Sims & Vergne uneinig über Robustheit der Autos

Nach dem E-Prix in der britischen Hauptstadt wurden einige Piloten für die unangemessene Härte des Racings kritisiert. Kaum ein Fahrzeug erreichte das Ziel ohne Kampfspuren, mehrere Piloten fielen durch Unfälle vorzeitig aus.

Alexander Sims (Mahindra), der sein Fahrzeug am London-Samstag nach nur wenigen Kurven mit einem Unfallschaden abstellte, erklärte 'e-Formel.de' in Berlin: "Von außen betrachtet sehen die vielen Unfälle vielleicht etwas albern aus."

Er sei dennoch gegen den Vorschlag, ausgewählte Fahrzeugteile fragiler zu designen. "Vor allem auf besonders engen Strecken, zum Beispiel in London, würde das die Überholversuche massiv reduzieren. Gerade weil die Autos so robust sind, gibt es (in der Formel E) so viele Überholmanöver."

"Okay, es sind vielleicht nicht die schönsten Manöver. Aber das liegt in der Natur der Sache von engen Kursen wie in London. Wir sollten uns genau überlegen, was wir wirklich wollen. Wenn die Autos fragiler wären, würde das Überholen schwerer werden."

Vergne ist gegensätzlicher Meinung. "Wenn man so viele Autos hat, die miteinander kollidieren, und wenn das halbe Grid das Rennen ohne Frontflügel beendet, dann ist das für mich keine Weltmeisterschaft", so der Franzose.

Priorisieren Formel-E-Fahrer bald die WEC?

"(Die FIA) ist außerdem sehr streng mit den Strafen. In Santiago musste ich einmal einen Boxenstopp einlegen, weil ich einen kleinen Schaden am Fahrzeug hatte. Inzwischen sind die Rennen ein Gemetzel. Die Autos sind so robust, dass es im Wettbewerb unfahrbar wird. Mir macht diese Art des Racings keinen Spaß, das muss sich im nächsten Jahr ändern."

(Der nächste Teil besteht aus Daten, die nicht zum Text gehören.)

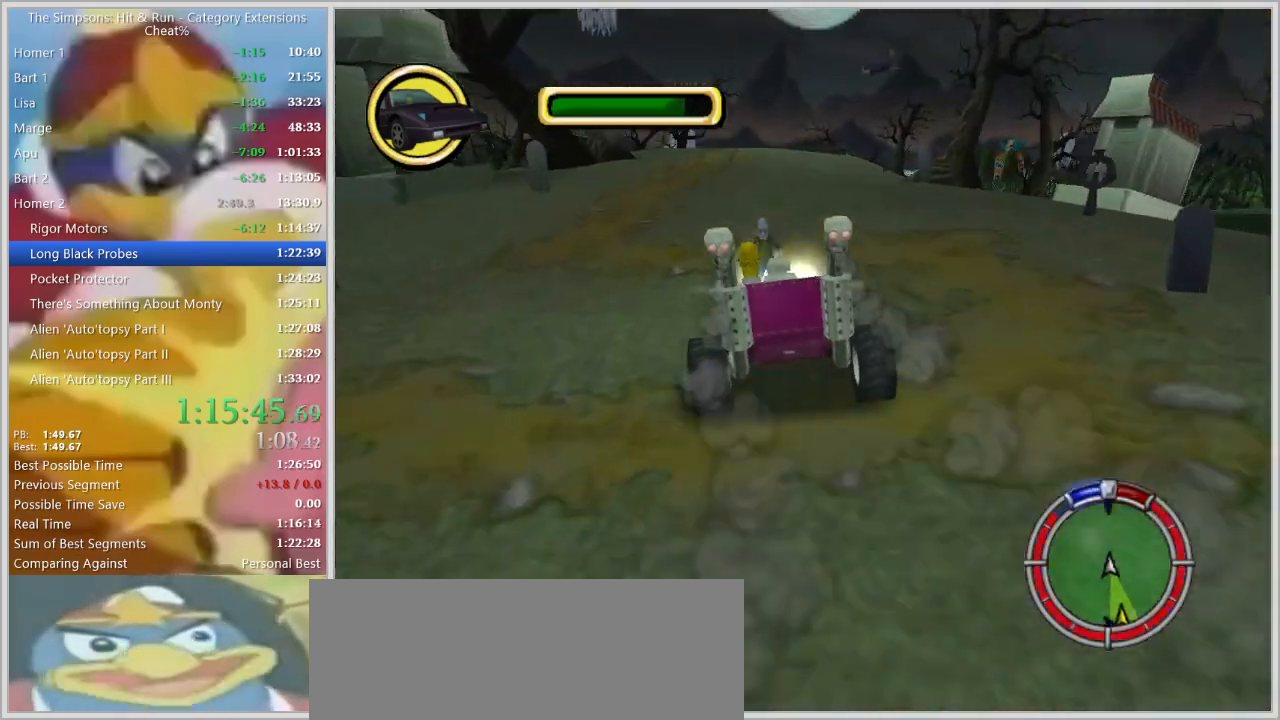
{"keys": ["d"], "events": [[67, "d", "down"], [250, "d", "up"], [384, "d", "down"]]}
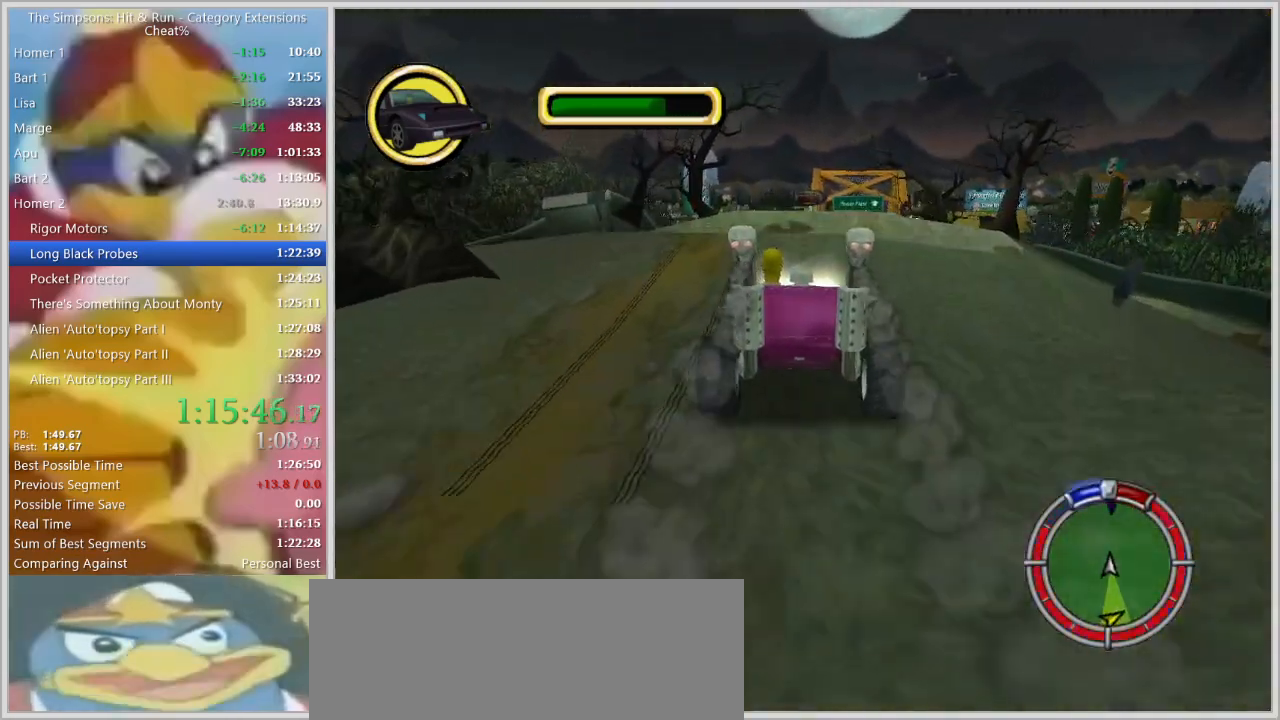
{"keys": ["s"], "events": [[84, "d", "up"], [134, "s", "down"]]}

Ob Vergne auch über die Saison 2022 hinaus in der Formel E bleiben wird, ist damit weiterhin offen. Die theoretische Möglichkeit dazu hätte er, denn DS Automobiles wird bis mindestens 2026 in der Elektrorennserie antreten. Ob er diese Option einlöst oder - wie es Berlin-Rennsieger Norman Nato (Venturi) erwägt - die WEC priorisiert, wird sich im nächsten Jahr entscheiden.